» **WORK INSTRUCTION**
Between the line containing "[^14]: Fielding, R." and the line containing "[^19]: GitHub. (2024)." lies a run of lines; give that run again exactly, with both of those lines, and nothing else from the entries below.

-------- GIVEN INFORMATION

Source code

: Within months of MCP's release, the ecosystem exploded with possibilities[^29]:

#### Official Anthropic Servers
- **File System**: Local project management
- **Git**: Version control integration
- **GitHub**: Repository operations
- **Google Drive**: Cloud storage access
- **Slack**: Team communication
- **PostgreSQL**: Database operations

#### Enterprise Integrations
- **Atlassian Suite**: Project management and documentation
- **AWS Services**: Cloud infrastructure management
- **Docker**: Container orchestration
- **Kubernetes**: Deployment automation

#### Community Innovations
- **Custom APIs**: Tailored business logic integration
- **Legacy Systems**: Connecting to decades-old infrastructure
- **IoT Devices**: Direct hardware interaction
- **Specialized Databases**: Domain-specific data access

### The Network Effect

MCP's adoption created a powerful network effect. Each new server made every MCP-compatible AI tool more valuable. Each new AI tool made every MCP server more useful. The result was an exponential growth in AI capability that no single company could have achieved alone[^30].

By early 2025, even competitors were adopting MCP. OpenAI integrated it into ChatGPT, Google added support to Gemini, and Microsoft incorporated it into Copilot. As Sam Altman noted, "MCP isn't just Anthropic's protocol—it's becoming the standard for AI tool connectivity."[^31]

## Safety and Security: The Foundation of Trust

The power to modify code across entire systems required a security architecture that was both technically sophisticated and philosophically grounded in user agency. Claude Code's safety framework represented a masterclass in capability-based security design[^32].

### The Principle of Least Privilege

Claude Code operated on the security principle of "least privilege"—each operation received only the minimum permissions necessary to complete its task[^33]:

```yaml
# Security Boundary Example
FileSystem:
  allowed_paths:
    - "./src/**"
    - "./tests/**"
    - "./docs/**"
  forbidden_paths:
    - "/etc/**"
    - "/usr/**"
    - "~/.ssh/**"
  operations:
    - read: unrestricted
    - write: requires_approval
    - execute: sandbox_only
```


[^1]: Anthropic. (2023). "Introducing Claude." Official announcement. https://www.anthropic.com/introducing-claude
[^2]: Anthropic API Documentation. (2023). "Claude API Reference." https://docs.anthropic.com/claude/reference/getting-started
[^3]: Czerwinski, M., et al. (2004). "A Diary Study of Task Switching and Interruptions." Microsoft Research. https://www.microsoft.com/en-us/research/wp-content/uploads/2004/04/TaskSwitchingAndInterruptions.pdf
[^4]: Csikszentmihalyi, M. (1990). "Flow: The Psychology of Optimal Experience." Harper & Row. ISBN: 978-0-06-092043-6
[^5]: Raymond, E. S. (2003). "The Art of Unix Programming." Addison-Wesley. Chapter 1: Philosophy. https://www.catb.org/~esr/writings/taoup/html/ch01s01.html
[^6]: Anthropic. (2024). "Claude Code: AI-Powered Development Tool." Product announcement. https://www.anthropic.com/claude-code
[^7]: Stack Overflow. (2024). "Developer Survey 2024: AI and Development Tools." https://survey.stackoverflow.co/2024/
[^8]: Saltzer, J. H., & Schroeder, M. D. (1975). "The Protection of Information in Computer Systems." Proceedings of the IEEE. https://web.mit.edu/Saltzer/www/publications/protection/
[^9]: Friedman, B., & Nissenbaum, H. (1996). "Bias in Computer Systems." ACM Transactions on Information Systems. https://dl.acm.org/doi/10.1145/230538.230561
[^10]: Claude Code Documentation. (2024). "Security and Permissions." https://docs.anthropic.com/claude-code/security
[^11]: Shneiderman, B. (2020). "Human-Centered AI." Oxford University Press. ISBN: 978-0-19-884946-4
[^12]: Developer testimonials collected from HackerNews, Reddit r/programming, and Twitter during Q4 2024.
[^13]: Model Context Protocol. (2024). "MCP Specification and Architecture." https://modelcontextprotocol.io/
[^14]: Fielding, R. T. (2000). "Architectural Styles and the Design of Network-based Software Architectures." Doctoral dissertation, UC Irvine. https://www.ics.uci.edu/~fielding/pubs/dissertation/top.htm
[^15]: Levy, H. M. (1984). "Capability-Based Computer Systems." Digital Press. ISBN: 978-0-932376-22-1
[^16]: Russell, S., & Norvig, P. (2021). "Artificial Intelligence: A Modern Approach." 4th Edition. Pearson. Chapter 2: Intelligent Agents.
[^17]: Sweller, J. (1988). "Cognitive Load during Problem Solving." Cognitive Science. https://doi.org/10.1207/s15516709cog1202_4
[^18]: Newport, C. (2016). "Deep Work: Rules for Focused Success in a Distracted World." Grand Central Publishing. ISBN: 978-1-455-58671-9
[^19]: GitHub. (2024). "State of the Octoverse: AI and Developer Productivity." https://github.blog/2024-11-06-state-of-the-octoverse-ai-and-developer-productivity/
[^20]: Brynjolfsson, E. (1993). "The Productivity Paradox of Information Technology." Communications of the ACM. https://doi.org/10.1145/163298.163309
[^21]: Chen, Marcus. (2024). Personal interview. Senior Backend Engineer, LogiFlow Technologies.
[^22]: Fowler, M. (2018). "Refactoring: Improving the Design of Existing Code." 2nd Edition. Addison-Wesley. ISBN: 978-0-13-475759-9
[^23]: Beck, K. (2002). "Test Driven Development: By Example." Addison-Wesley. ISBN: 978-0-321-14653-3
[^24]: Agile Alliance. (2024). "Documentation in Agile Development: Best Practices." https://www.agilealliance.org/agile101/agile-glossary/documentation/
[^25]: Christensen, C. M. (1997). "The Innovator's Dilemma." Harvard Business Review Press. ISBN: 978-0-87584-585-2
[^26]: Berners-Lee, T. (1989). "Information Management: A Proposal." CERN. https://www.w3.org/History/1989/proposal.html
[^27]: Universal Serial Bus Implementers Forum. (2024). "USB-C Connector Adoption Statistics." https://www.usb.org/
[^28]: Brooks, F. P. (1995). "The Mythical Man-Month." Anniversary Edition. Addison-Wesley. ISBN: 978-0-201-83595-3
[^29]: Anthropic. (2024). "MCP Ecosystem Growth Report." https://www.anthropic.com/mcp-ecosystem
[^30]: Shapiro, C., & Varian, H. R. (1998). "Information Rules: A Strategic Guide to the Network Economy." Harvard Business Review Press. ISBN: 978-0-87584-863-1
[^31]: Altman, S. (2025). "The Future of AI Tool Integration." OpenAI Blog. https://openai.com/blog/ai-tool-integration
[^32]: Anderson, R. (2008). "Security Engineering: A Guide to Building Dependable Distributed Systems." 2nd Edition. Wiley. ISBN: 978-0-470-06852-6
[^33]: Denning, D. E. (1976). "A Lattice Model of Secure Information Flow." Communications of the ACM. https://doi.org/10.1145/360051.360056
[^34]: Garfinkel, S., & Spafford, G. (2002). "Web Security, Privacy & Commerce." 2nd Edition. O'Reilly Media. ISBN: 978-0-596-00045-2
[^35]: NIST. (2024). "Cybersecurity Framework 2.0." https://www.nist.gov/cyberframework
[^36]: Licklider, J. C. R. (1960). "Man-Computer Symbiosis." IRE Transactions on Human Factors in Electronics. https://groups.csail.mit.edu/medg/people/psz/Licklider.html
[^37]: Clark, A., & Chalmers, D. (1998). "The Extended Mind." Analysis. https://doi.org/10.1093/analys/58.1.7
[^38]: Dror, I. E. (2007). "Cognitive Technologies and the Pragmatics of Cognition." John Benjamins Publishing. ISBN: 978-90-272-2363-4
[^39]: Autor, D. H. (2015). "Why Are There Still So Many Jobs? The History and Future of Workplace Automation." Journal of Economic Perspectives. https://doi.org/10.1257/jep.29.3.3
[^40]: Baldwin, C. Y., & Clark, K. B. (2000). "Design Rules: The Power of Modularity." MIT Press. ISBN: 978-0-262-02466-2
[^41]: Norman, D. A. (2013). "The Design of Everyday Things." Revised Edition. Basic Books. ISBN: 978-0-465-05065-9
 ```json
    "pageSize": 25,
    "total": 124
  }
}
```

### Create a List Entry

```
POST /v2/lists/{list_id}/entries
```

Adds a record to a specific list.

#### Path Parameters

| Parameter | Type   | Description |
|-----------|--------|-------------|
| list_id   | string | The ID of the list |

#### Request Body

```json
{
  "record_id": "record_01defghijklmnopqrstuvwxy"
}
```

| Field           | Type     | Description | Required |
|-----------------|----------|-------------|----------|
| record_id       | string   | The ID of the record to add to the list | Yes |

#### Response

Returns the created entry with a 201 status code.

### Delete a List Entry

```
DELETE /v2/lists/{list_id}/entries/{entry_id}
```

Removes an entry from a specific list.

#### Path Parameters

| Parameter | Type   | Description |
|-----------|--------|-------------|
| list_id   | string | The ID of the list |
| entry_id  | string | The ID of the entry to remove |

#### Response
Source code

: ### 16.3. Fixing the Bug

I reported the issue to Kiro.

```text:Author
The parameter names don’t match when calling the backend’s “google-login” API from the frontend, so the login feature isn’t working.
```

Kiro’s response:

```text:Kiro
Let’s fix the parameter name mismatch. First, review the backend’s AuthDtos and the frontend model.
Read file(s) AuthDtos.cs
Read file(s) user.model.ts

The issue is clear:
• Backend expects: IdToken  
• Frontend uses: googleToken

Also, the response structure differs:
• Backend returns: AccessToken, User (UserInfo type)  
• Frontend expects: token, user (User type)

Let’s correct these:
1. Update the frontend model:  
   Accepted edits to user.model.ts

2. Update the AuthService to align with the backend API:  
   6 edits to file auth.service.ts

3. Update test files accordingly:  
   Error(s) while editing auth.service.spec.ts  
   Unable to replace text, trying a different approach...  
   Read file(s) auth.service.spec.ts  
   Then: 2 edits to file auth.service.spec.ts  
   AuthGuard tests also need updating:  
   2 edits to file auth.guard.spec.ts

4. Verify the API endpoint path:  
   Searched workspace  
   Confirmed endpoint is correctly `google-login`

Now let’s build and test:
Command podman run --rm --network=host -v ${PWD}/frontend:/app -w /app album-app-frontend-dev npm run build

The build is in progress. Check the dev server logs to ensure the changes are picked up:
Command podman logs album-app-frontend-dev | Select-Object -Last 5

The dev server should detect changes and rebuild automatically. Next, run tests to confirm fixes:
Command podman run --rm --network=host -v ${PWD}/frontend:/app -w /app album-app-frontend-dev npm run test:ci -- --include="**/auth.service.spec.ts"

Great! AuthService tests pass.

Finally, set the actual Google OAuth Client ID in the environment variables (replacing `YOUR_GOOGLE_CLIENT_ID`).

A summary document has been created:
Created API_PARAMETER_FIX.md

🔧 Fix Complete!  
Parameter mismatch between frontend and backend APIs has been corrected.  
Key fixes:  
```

----------------

» **RESPONSE BOX**
[^14]: Fielding, R. T. (2000). "Architectural Styles and the Design of Network-based Software Architectures." Doctoral dissertation, UC Irvine. https://www.ics.uci.edu/~fielding/pubs/dissertation/top.htm
[^15]: Levy, H. M. (1984). "Capability-Based Computer Systems." Digital Press. ISBN: 978-0-932376-22-1
[^16]: Russell, S., & Norvig, P. (2021). "Artificial Intelligence: A Modern Approach." 4th Edition. Pearson. Chapter 2: Intelligent Agents.
[^17]: Sweller, J. (1988). "Cognitive Load during Problem Solving." Cognitive Science. https://doi.org/10.1207/s15516709cog1202_4
[^18]: Newport, C. (2016). "Deep Work: Rules for Focused Success in a Distracted World." Grand Central Publishing. ISBN: 978-1-455-58671-9
[^19]: GitHub. (2024). "State of the Octoverse: AI and Developer Productivity." https://github.blog/2024-11-06-state-of-the-octoverse-ai-and-developer-productivity/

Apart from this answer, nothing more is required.